The difference may seem subtle, but executives at Teo say their approach to unified communications (UC) could have a profound impact on the user experience when it comes to meshing voice, fax, e-mail, and other functions in a single application.
Unlike existing technologies that can interface between UC functions and the Microsoft platform, the company’s just-announced Teo Unified Communications System actually integrates UC features into Microsoft Exchange, for robust but seamless functionality.
“We’re all about the elegant solution, a highly reliable solution that is easy to use and is free of extraneous encumbrances, all the whiz-bang features that just get in the way,” said Thomas Beck, Teo (formerly Tone Commander)’s business strategy executive.
Founded in 1972, the Mukilteo, Wash. company employees about 50 people. It boasts a client roster that includes many government heavies, such as Homeland Security, Department of Defense, CIA, National Guard—as well as other large institutions, like Harvard University. Executives say that pedigree gives them the credibility to claim a secure UC solution that can deliver in the toughest big-organization environments.
“It’s no small thing to make an IP phone with advanced calling features and the ability to integrate. We also have a more hardened media server with more levels of redundancy and higher levels of up time, because of our client base. Basically, software needs to run on hardware, and our hardware is more robust,” Beck said.

* _Records_

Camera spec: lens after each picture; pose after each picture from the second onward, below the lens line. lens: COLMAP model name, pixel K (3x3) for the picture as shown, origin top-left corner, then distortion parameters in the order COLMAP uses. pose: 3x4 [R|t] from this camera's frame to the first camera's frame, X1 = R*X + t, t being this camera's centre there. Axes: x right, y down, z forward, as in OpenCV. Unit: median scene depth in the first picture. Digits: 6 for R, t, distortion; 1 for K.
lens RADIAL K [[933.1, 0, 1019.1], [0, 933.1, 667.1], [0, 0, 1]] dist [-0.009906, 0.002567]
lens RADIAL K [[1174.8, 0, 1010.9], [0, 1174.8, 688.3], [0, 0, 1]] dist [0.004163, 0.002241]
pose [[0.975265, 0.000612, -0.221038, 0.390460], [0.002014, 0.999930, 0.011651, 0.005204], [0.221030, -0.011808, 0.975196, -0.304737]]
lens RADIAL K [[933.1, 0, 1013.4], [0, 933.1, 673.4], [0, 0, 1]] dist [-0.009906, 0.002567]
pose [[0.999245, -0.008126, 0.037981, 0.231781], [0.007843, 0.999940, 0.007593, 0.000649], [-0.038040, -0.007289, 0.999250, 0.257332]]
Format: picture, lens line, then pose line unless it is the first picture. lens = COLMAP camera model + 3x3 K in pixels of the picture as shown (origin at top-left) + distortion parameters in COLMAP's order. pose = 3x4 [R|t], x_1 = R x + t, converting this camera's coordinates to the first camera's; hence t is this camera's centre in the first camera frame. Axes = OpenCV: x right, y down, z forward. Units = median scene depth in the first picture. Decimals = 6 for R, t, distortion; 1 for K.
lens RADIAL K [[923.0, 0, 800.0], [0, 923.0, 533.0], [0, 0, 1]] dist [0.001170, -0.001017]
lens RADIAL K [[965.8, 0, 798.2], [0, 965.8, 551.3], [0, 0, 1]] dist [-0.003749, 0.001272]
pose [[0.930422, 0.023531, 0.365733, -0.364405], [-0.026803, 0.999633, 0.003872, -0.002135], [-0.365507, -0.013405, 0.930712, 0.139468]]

* _What you should do_
Output the passage of the Teo article from "The difference may" up to and including "business strategy executive.", copying it character for character.

* _Answer box_
The difference may seem subtle, but executives at Teo say their approach to unified communications (UC) could have a profound impact on the user experience when it comes to meshing voice, fax, e-mail, and other functions in a single application.
Unlike existing technologies that can interface between UC functions and the Microsoft platform, the company’s just-announced Teo Unified Communications System actually integrates UC features into Microsoft Exchange, for robust but seamless functionality.
“We’re all about the elegant solution, a highly reliable solution that is easy to use and is free of extraneous encumbrances, all the whiz-bang features that just get in the way,” said Thomas Beck, Teo (formerly Tone Commander)’s business strategy executive.